I wrote about Thomas Schaller and Paul Waldman's new book, White Rural Rage, in February, just after its publication. I followed up with this. Now, two more critiques of the book have been published back to back.
White Rural Rage illustrates how willing many members of the U.S. media and the public are to believe, and ultimately launder, abusive accusations against an economically disadvantaged group of people that would provoke sympathy if its members had different skin color and voting habits. That this book was able to make it to print—and onto the best-seller list—before anyone noticed that it has significant errors is a testament to how little powerful people think of white rural Americans. As someone who is from the kind of place the authors demonize—a place that is “rural” in the pejorative, rather than literal, sense—I find White Rural Rage personally offensive. I was so frustrated by its indulgence of familiar stereotypes that I aired several intemperate criticisms of the book and its authors on social media. But when I dug deeper, I found that the problems with White Rural Rage extend beyond its anti-rural prejudice. As an academic and a writer, I find Schaller and Waldman’s misuse of other scholars’ research indefensible.

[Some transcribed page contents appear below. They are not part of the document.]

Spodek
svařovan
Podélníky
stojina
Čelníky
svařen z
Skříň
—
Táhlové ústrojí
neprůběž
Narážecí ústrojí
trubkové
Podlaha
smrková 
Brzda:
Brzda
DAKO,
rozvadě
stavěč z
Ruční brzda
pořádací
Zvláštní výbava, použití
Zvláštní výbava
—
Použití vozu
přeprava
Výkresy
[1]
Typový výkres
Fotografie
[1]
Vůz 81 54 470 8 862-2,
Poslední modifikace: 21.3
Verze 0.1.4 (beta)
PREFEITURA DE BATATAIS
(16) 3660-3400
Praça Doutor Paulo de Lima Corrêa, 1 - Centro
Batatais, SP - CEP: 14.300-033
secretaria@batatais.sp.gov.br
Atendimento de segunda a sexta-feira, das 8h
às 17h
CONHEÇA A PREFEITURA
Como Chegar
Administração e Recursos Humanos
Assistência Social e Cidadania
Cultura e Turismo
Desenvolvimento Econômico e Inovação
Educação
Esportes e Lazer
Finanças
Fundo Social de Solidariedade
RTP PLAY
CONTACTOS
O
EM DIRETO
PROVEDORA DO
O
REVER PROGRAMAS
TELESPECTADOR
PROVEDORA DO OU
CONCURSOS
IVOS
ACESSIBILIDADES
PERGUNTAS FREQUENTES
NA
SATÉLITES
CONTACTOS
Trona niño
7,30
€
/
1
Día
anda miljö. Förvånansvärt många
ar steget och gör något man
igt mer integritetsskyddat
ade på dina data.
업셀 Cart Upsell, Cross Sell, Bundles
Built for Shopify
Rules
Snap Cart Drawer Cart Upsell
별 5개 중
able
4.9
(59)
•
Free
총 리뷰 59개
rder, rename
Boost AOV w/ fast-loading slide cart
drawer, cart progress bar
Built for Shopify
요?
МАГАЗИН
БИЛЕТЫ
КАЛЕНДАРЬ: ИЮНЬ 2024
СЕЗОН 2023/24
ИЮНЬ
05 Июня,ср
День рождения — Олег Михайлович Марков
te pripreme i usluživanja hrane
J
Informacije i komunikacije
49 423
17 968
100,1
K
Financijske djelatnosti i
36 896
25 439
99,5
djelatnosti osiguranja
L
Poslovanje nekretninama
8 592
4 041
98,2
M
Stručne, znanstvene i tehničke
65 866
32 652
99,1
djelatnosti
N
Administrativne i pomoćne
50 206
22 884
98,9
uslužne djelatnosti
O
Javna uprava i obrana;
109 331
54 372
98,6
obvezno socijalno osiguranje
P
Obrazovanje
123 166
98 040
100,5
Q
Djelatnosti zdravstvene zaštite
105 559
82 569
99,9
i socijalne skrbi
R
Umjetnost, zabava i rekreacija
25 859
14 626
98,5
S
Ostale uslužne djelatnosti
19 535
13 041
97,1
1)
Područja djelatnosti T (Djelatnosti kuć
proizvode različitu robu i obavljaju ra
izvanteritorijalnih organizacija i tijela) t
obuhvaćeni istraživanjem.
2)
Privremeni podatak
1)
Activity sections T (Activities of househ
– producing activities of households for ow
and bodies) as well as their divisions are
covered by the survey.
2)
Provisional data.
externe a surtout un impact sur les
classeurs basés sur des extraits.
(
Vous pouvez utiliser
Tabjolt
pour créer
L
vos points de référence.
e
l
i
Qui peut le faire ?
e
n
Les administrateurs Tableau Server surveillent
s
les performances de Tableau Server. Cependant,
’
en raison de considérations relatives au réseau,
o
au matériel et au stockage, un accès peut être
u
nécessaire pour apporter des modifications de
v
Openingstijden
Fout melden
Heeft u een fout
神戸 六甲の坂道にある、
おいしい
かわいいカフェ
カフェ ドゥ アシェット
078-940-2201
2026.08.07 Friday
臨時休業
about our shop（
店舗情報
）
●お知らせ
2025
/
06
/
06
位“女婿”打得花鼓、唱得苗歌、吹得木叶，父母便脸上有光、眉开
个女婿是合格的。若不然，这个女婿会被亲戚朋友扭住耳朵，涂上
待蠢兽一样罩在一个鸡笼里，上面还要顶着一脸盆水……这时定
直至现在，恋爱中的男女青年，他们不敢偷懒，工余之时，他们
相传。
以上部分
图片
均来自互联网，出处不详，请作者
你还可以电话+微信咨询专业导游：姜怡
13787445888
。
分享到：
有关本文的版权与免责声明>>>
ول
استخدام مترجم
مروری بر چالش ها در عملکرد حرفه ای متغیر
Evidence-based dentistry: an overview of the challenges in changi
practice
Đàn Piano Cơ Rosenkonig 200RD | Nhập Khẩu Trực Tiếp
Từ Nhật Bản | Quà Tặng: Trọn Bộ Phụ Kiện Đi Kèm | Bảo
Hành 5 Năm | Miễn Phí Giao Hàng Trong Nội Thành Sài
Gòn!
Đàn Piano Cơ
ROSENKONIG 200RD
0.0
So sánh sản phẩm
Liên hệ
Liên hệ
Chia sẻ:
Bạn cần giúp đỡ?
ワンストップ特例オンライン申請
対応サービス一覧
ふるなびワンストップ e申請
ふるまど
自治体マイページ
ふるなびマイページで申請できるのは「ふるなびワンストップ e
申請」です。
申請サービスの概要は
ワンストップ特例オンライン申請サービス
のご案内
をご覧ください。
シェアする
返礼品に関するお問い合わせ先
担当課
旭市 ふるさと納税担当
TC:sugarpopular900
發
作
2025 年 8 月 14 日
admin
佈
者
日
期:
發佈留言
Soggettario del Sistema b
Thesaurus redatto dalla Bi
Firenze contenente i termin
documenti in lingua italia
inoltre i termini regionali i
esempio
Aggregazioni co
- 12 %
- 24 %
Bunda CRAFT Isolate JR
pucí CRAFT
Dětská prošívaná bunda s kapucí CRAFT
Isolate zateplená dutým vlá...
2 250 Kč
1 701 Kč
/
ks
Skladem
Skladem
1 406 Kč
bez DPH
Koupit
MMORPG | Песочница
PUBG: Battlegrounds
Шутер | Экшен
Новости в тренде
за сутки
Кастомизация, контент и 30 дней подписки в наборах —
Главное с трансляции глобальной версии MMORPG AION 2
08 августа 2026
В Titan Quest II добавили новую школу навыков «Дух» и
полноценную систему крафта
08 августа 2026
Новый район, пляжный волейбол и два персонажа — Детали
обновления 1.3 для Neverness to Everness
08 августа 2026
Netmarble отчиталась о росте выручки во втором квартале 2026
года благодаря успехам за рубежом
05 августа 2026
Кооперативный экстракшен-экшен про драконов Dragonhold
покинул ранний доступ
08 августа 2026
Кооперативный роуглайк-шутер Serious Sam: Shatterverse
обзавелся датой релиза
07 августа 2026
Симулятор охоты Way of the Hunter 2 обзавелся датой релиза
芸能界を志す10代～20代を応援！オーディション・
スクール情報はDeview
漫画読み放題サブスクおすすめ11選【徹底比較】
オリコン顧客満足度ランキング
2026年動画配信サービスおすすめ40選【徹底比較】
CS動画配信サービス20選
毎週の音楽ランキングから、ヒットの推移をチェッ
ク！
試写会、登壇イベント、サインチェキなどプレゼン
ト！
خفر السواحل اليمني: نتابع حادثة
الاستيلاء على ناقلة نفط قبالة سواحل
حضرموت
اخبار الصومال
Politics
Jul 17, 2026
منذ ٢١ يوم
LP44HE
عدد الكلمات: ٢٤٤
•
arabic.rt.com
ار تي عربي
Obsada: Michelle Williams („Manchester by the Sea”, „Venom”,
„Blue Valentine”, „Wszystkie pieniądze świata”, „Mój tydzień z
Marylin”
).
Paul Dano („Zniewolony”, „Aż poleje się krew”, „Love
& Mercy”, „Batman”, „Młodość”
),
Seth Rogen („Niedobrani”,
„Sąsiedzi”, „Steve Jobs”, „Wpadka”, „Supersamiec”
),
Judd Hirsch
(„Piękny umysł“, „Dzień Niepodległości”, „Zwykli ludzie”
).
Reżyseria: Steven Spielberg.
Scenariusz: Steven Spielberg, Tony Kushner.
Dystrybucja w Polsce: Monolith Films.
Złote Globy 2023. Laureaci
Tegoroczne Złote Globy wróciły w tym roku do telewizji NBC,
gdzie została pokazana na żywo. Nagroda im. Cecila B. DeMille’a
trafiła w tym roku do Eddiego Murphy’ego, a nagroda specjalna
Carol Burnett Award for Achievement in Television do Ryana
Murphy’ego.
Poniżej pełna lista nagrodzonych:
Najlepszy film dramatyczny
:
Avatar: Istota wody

Then, today, Nicolas Jacobs, co-author of The Rural Voter, published this in Politico: "What Liberals Get Wrong About 'White Rural Rage'--Almost Everything." Here's an excerpt that focuses on the same theme Harper hits--basically how progressive media outlets and institutions have been fooled by this Schaller and Waldman book.
This latest obsession with rural rage is nothing new. After 2016, when rural voters in Michigan, Wisconsin and Pennsylvania put former President Donald Trump over the top, Democrats tried to figure out why they had gone so sour on the Democratic Party. Some liberal thinkers called out the left’s reflexive condescension and dismissal of rural voters that escalated during the George W. Bush administration and peaked with Hillary Clinton’s campaign and her dismissal of Trump supporters as a “basket of deplorables.” Some said the party should increase attention to rural issues and nearby rural communities.
But don’t be misled. The publication and widespread celebration of White Rural Rage among progressive circles is doing something different than those post-2016 post-mortems. It is not an attempt to understand the needs and concerns of rural America. Instead, it’s an outpouring of frustration with rural America that might feel cathartic for liberals, but will only serve to further marginalize and demonize a segment of the American population that already feels forgotten and dismissed by the experts and elites.